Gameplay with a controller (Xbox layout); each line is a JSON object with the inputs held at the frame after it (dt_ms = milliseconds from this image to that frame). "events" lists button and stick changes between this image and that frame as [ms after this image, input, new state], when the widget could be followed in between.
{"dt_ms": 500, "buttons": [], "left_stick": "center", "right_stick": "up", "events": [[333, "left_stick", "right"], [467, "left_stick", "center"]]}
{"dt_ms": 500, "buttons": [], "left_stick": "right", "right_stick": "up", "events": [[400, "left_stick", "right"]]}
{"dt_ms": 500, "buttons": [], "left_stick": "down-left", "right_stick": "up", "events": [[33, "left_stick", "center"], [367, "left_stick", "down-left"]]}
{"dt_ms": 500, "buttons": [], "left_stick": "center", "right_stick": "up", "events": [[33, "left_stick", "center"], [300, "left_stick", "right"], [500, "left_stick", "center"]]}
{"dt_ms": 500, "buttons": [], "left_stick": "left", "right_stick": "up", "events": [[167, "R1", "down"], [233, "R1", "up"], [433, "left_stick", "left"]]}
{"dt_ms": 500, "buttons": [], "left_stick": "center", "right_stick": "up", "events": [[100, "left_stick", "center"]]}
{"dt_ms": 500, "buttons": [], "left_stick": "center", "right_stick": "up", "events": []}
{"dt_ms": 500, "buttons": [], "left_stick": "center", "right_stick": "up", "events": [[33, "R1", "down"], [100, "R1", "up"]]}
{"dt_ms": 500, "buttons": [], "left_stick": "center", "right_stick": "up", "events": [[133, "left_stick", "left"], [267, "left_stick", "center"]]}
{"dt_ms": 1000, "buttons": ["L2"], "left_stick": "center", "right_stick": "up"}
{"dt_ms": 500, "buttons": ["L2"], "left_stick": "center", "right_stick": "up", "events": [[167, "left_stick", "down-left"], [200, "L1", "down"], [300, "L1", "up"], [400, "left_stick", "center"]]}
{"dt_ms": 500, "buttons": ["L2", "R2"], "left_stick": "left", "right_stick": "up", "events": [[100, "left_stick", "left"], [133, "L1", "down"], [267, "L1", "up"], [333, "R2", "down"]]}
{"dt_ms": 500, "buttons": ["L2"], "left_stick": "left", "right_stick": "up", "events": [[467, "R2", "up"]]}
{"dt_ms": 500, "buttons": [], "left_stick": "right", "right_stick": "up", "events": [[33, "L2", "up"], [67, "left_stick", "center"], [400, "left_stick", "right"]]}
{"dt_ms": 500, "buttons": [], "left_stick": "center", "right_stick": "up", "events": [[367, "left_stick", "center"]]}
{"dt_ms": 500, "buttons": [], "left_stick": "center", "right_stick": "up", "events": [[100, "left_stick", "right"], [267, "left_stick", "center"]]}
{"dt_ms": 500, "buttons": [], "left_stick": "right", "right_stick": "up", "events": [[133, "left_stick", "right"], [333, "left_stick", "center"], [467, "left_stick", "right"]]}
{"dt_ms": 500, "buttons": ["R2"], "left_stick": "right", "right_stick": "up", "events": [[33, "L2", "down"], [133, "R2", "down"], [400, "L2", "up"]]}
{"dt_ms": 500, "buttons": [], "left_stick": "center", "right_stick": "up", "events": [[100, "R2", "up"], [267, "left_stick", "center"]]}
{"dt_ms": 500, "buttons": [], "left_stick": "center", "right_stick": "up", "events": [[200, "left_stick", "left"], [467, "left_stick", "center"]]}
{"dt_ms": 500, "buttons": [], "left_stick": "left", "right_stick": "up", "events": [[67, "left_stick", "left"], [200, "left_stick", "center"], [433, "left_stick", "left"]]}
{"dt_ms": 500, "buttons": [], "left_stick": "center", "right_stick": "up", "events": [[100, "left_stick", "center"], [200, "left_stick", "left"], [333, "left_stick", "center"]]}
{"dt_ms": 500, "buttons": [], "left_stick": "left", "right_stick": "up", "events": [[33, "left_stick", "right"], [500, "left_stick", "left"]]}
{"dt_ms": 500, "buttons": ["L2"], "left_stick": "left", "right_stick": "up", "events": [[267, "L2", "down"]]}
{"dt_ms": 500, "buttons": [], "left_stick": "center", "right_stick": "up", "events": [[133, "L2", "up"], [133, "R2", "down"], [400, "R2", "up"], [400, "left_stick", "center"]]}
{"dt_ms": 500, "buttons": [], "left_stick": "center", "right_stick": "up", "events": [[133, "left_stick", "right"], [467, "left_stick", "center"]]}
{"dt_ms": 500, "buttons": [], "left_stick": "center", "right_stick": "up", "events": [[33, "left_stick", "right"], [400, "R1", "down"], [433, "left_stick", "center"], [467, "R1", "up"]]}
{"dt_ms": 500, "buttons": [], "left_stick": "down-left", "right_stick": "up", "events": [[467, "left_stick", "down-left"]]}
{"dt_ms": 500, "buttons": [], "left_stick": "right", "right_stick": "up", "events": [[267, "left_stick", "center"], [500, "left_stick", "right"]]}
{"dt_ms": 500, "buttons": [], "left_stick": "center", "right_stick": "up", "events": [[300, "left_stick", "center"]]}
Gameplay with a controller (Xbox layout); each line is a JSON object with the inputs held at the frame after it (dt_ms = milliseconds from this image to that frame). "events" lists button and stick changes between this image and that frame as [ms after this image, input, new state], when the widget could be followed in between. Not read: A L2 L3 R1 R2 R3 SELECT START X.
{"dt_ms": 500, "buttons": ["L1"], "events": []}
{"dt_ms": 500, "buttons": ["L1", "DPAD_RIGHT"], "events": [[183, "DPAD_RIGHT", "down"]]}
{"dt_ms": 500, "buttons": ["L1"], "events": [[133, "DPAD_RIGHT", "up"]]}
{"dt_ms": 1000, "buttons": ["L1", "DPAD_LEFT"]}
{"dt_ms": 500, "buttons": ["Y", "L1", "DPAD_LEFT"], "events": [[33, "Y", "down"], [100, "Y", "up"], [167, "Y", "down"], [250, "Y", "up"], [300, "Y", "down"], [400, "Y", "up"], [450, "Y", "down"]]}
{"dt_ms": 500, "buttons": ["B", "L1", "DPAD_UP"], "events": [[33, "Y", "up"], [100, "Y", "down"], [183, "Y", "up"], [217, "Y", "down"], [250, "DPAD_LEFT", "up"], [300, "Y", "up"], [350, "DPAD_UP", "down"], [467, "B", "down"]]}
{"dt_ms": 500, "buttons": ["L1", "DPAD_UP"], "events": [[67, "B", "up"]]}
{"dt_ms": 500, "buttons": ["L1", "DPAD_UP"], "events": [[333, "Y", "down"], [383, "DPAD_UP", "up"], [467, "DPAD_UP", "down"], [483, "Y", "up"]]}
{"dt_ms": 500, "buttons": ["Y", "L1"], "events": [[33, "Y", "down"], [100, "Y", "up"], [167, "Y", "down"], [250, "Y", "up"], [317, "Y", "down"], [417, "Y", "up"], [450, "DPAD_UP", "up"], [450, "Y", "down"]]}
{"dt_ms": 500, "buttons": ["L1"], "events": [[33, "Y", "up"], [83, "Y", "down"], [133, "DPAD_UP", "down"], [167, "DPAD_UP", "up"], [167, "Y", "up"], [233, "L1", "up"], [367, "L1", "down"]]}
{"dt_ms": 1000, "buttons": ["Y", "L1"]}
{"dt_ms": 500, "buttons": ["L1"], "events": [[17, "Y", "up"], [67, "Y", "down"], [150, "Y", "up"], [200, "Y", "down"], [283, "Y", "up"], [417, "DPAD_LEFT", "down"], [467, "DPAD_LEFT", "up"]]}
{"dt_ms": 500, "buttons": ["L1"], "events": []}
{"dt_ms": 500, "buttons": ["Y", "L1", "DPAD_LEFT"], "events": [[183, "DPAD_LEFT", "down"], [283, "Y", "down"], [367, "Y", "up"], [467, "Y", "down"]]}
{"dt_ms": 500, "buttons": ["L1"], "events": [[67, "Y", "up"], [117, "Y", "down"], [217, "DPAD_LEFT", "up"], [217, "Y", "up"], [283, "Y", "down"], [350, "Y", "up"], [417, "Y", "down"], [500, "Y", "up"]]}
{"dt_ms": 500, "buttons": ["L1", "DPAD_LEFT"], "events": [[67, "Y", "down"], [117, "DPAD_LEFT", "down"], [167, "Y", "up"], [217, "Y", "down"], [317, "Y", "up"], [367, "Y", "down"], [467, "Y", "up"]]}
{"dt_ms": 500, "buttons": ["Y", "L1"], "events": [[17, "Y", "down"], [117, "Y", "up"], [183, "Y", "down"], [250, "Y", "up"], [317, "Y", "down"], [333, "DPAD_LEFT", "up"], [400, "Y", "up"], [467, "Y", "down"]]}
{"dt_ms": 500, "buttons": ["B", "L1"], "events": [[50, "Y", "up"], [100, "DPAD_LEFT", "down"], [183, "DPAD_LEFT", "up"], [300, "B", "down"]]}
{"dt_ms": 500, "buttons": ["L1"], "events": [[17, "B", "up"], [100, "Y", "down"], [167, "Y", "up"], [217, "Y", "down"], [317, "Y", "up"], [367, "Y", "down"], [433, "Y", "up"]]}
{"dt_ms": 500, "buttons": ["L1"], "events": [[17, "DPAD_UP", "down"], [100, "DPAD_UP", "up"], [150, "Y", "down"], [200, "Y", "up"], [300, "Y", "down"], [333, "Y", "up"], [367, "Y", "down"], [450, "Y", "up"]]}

■ Problem to solve
Using the material, show each line where the string "object" can be found.

■ Expected output
Gameplay with a controller (Xbox layout); each line is a JSON object with the inputs held at the frame after it (dt_ms = milliseconds from this image to that frame). "events" lists button and stick changes between this image and that frame as [ms after this image, input, new state], when the widget could be followed in between.
Gameplay with a controller (Xbox layout); each line is a JSON object with the inputs held at the frame after it (dt_ms = milliseconds from this image to that frame). "events" lists button and stick changes between this image and that frame as [ms after this image, input, new state], when the widget could be followed in between. Not read: A L2 L3 R1 R2 R3 SELECT START X.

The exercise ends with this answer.